In keeping with the Review's official policy, the University community has supplied the material for most of the issue. Theoretically, this material, coming as it does from such a fertile intellectual source, should contain the fresh viewpoints of active researchers or policymakers. But for Harvard East Asian scholars travel to the Chinese mainland remains a forbidden luxury. Perhaps the staleness of the Review's issue on China comes primarily from the second-hand quality of most of its articles.
Only two of the contributors have actually been in Communist China, and their contributions are too short and sketchy to be much more than frustrating. Edgar Snow's photographs of healthy and hard-working Chinese are appealing (there are many more in his book The Other Side of the River, along with 900 pages of first-hand experience). But the comments that go with them convey little more than a vague impression of post-Revolution advancement.
William W. Hodes '66 describes something of life in Peking from 1954 to 1959, including the years of the Hundred Flowers campaign and the Great Leap Forward. To him, then, as a high school student in a foreign land, streetside markets were just as strange and exciting as "criticism and self-criticism" sessions. The innocence of his teen-age impressions is refreshing, a reminder that Peking, despite its revolutionary fervor is, after all, only another city.

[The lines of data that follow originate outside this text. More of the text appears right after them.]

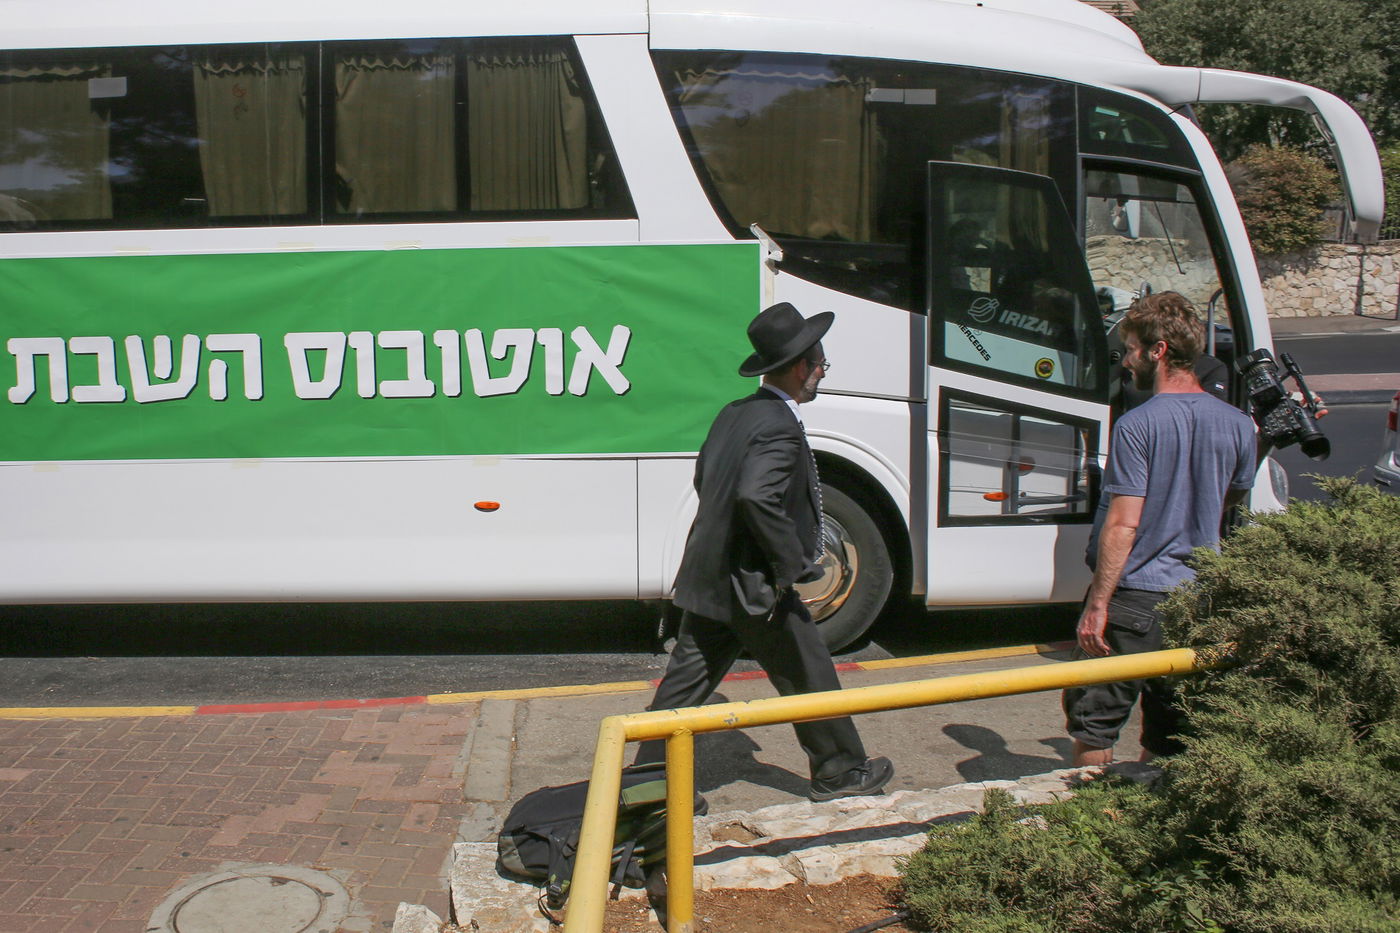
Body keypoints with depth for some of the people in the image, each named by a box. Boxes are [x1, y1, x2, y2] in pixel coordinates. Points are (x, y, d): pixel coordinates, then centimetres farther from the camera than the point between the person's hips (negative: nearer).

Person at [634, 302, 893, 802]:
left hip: (706, 582, 9)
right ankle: (840, 771, 27)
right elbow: (757, 497, -33)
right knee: (809, 678, 10)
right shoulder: (780, 427, -20)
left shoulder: (734, 413, 9)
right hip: (753, 587, -8)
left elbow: (702, 476, 19)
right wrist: (793, 564, -22)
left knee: (686, 681, 14)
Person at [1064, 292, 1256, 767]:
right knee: (1169, 733, 15)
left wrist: (1097, 604, -13)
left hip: (1134, 598, -5)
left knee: (1094, 718, 10)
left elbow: (1123, 524, -18)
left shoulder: (1137, 426, -16)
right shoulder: (1238, 425, 2)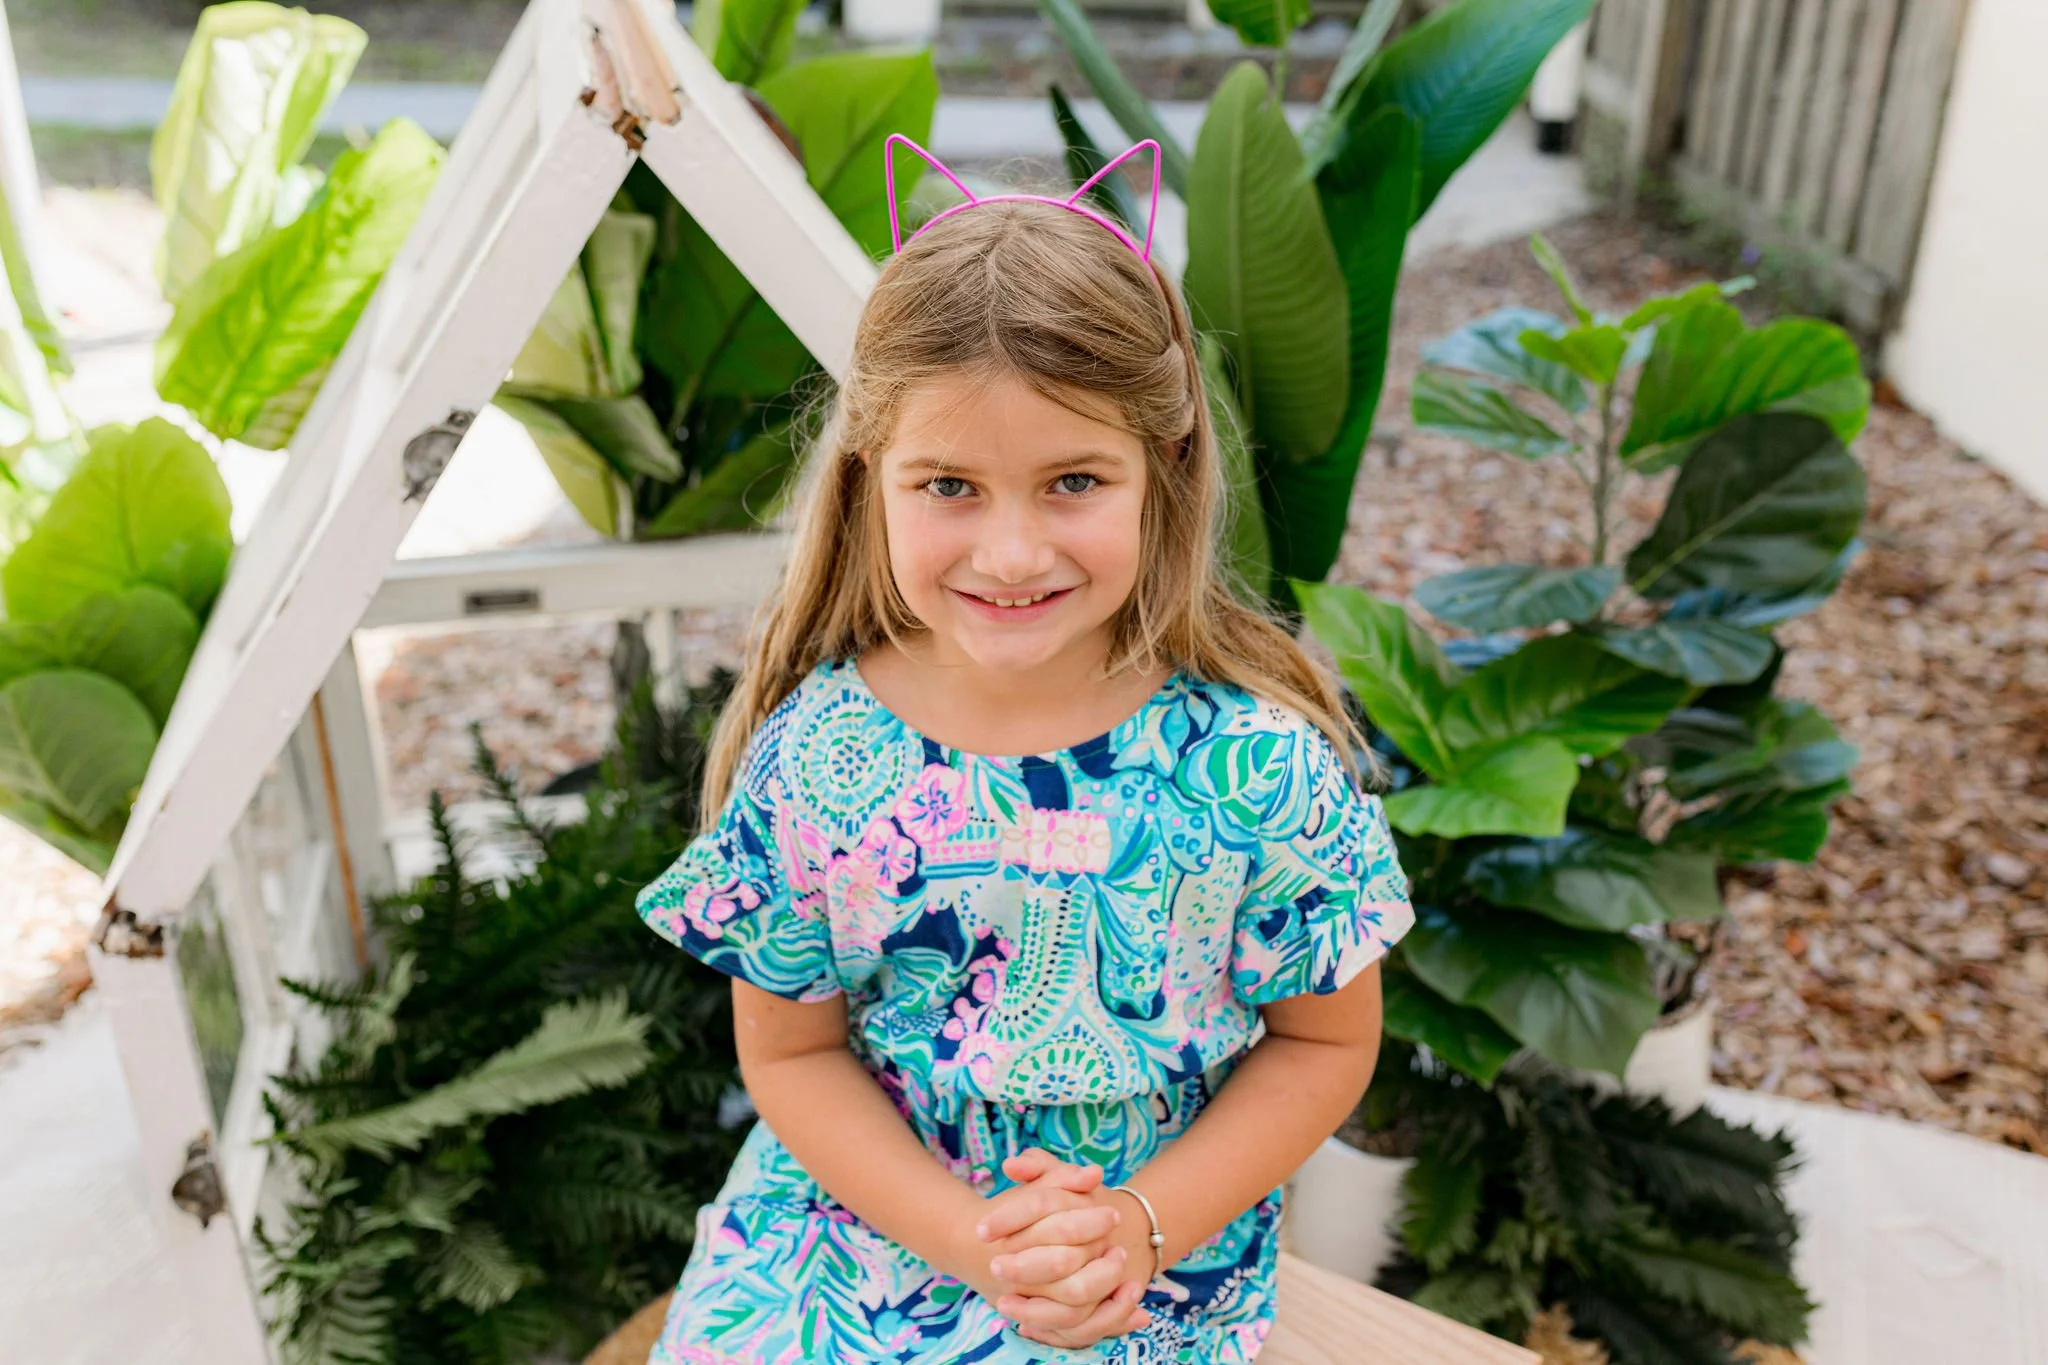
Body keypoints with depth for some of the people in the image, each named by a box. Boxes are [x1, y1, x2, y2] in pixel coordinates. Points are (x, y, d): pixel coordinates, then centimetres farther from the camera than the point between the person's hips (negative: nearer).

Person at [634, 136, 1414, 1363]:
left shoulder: (1260, 762, -17)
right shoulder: (813, 759, -15)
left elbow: (1328, 1042, -4)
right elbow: (790, 1048, -4)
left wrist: (1145, 1227, -14)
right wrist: (968, 1236, -16)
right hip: (852, 1241, 1)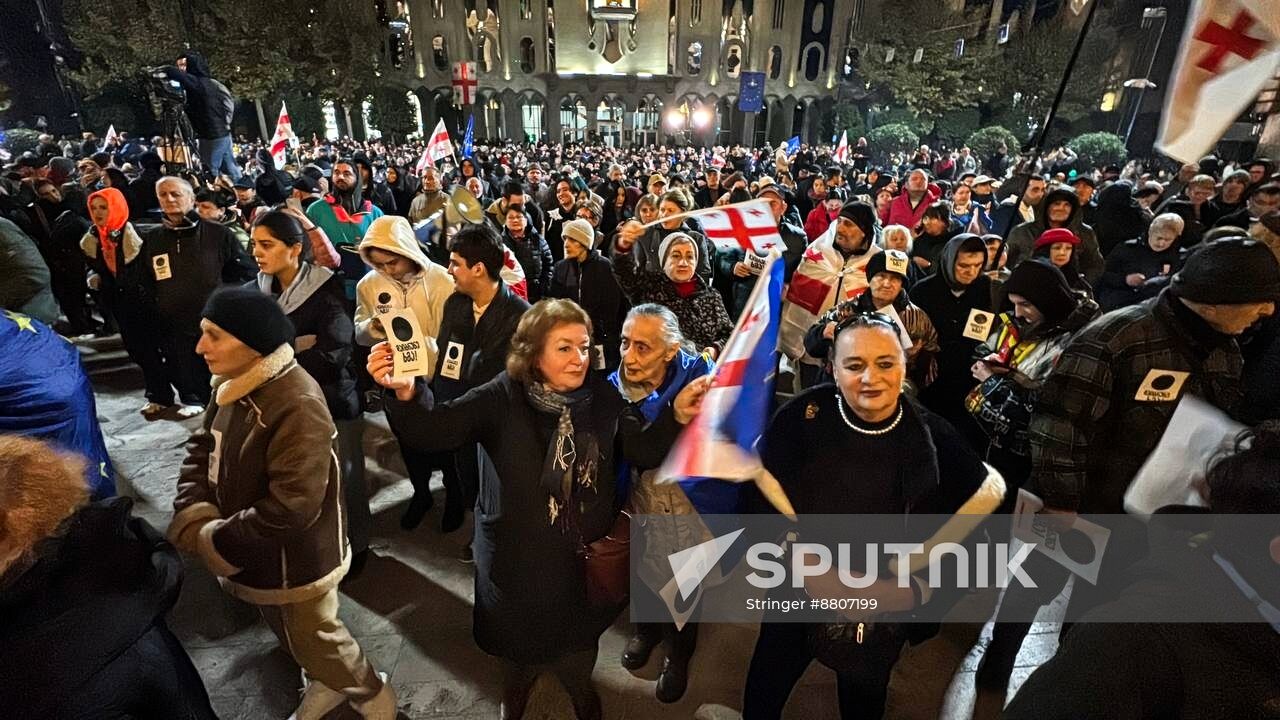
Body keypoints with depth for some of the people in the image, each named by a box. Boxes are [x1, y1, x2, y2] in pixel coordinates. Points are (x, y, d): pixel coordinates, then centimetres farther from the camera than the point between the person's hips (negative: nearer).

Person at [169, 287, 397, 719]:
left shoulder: (298, 406, -33)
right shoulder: (234, 384, -3)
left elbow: (291, 507, -33)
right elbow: (202, 447, 5)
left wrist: (217, 542, -20)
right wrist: (194, 518, -10)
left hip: (296, 561, -8)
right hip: (258, 555, 8)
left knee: (315, 641, 13)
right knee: (289, 635, 28)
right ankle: (327, 682, 54)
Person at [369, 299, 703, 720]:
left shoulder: (602, 397, -10)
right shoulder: (503, 397, -18)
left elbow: (645, 451, -11)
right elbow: (433, 431, -25)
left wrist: (678, 415, -28)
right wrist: (405, 392, -44)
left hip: (584, 552, 2)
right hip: (518, 554, -2)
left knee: (580, 633, 25)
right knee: (520, 636, 23)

The other articles on China, while longer and more scholarly, say little that is new. R. Randle Edwards '56, for instance, in an article on Communist Chinese views of international law, arrives at the carefully pondered conclusion that China, like other nations, respects, even promotes, international legal commitments whenever it is in her interests to do so.
Dwight H. Perkins, an instructor in economics, has written a good summary and analysis of mainland China's economic fluctuations. Perkins points out that China's growth, although erratic, has been substantial. But by treating China's present economy in test tube isolation, he fails to classify just what his "substantial" means. There is little sense of China's progress relative to Asian countries or even to pre-revolutionary days.
For everyone who has not taken Rice Paddies (Soc. Sci. 111) Professor Fairbanks' terminology might be a little awe-inspiring; but his analysis of cultural and nationalistic strains in Chinese Communist ideology and politics adds a historical perspective that is vital for understanding Chinese policies
Additional articles deal with mainland China's influence on other Asian countries. Philip W. Moore III '64, except for a few lapses into cliches like the "un-clever" Thais and the "wily" Chinese, writes skilfully about the overseas Chines in Thailand. Such Chinese control the commerce of most of Southeast Asia, although many of them support the mainland regime.
In general this issue of the Harvard Review fails to explore some of the most interesting questions about Communist China--her progress relative to India, her foreign economic relations, her nuclear arms policy. And it never even attempts a description, much less an analysis, of the social changes taking place on the Mainland.